Pentcostal Figures, 18th century, polychromed and gilded wood, 35 x 11½ x 11½ inches.
Just seeing the Guggenheim on Fifth Avenue brings me happiness: to walk across the open plaza facing the park, through the tight revolving door, and then be released into the infinite space of the spiral rotunda. But upon my most recent visit, I was a reluctant witness to the beloved space as transformed by French architect Jean Nouvel. Nouvel claims the Paris nightlife as inspiration, and loves “observing new attitudes in discotheques.” Which translates, in this case, to an interior painted entirely black and the omission of all natural light. One misses the church candles, standing before a 60-foot-high Baroque altar that dominates the dark atrium.

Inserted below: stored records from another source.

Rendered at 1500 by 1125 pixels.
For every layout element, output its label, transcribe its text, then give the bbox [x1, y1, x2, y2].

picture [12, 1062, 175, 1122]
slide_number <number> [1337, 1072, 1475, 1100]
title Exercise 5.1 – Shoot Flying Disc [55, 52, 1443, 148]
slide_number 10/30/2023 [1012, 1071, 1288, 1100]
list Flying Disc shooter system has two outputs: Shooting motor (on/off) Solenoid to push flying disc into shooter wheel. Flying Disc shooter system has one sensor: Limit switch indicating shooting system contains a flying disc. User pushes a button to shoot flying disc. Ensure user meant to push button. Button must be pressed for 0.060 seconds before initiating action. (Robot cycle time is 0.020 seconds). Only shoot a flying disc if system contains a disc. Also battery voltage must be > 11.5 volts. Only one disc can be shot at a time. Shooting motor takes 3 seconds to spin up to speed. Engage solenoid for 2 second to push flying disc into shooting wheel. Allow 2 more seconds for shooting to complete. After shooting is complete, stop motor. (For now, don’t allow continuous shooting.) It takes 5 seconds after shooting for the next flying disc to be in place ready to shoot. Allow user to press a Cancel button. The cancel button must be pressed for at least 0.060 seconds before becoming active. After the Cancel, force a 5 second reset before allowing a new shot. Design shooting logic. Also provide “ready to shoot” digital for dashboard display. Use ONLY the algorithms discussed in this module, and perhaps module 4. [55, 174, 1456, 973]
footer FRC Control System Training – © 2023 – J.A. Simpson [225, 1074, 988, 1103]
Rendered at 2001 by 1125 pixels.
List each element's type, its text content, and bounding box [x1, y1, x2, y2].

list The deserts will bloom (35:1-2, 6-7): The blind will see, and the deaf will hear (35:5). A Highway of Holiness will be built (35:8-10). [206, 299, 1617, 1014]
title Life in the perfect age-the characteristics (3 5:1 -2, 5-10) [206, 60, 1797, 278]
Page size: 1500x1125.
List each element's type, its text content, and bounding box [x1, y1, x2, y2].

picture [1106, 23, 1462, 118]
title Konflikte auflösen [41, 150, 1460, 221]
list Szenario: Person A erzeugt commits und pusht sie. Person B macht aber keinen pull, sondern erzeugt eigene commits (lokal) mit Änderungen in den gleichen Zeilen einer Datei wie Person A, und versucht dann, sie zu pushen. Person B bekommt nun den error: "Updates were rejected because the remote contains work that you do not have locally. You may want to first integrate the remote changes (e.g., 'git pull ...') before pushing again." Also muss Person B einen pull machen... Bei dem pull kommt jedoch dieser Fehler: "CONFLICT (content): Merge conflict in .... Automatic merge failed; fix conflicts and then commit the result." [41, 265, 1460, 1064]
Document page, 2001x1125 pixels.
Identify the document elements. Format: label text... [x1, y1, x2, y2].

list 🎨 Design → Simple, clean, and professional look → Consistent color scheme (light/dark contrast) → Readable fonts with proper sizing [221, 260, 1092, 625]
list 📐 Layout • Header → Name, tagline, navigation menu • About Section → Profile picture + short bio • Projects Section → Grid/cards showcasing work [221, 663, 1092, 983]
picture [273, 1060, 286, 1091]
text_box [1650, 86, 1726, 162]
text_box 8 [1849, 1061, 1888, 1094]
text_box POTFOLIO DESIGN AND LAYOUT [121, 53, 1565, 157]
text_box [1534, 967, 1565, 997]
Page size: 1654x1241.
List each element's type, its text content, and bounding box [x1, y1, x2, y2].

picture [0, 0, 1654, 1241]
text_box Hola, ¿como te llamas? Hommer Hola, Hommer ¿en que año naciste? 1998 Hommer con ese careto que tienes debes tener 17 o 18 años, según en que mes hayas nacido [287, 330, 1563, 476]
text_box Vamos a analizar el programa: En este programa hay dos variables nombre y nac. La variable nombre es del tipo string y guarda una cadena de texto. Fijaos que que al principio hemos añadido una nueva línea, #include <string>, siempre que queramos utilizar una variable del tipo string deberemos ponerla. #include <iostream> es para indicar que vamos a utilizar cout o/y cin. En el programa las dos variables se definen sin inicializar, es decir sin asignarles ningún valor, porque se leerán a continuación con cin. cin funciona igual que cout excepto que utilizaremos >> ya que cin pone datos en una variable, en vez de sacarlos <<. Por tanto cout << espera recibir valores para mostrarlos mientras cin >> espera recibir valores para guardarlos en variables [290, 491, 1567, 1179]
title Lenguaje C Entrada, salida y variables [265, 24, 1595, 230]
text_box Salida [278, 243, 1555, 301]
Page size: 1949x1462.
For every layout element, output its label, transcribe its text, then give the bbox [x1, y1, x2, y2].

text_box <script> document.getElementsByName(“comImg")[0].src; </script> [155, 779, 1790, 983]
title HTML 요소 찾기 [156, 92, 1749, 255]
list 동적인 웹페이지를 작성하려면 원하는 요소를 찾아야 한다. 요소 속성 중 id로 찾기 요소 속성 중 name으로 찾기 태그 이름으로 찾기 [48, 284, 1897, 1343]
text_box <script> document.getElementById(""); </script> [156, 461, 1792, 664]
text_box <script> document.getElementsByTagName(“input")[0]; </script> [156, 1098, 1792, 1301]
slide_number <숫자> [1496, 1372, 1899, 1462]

One of the wonders of Baroque churches in Rome, Bavaria, or Ouro Prieto is the precise manipulation of daylight as amplified by the gold leaf on the vertical landscape of the wall surfaces. The Counter-Reformation did not abide doubt in the absolute splendor of such architecture, with light a clear manifestation of the Supreme Being. Curiously, Mr. Nouvel chose to ignore this age-old strategy and puts in its place a silly colored light flickering on the dark ceiling.
Frans Janszoon Post, Sugar Plantation, 1661, oil on wood, 17 × 19 inches.
Organizing an exhibition of painting and sculpture along with mastheads, ex-votos, and architectural fragments encompassing 500 years of history under the rubric of nation is an absurd task. Take this idea and cram it into the Guggenheim’s spiral, block off any view with cumbersome black partitions, and you have quite possibly the worst exhibition ever mounted at this institution.
Lygia Pape, Tupinambá Cloak, 2000, mixed media, 59 x 315 x 315 inches.
The work of Lygia Clark would have been enough to fill the entire museum as it has several European ones. She is given a small space on the top floor, with a reproduction of her Bichosand therapeutic suits, as well as a video of her 1968 performances. Clark is one of the most radical artists to have come out of a fertile era alongside Hélio Oiticica and Lygia Pape. Her work unequivocally changes perceptions of art in its reformulation of concepts of self and object. Her radical innovations predate the soft sculpture of Robert Morris and Claes Oldenburg.
An active role in cultural renovation—a fundamental part of the Guggenheim’s legacy—is increasingly threatened by the notion of art-globalization through the franchising of museum brand. The individual responsible for bringing the techniques of global corporate marketing and mass consumption to this wonderful museum: Thomas Krens. It comes as no surprise that curators are removing books from their desks—taking them home before they, also, become history.
Brazil: Body and Soul was on view from October 2001 through May 2002 at the Solomon R. Guggenheim Museum, New York.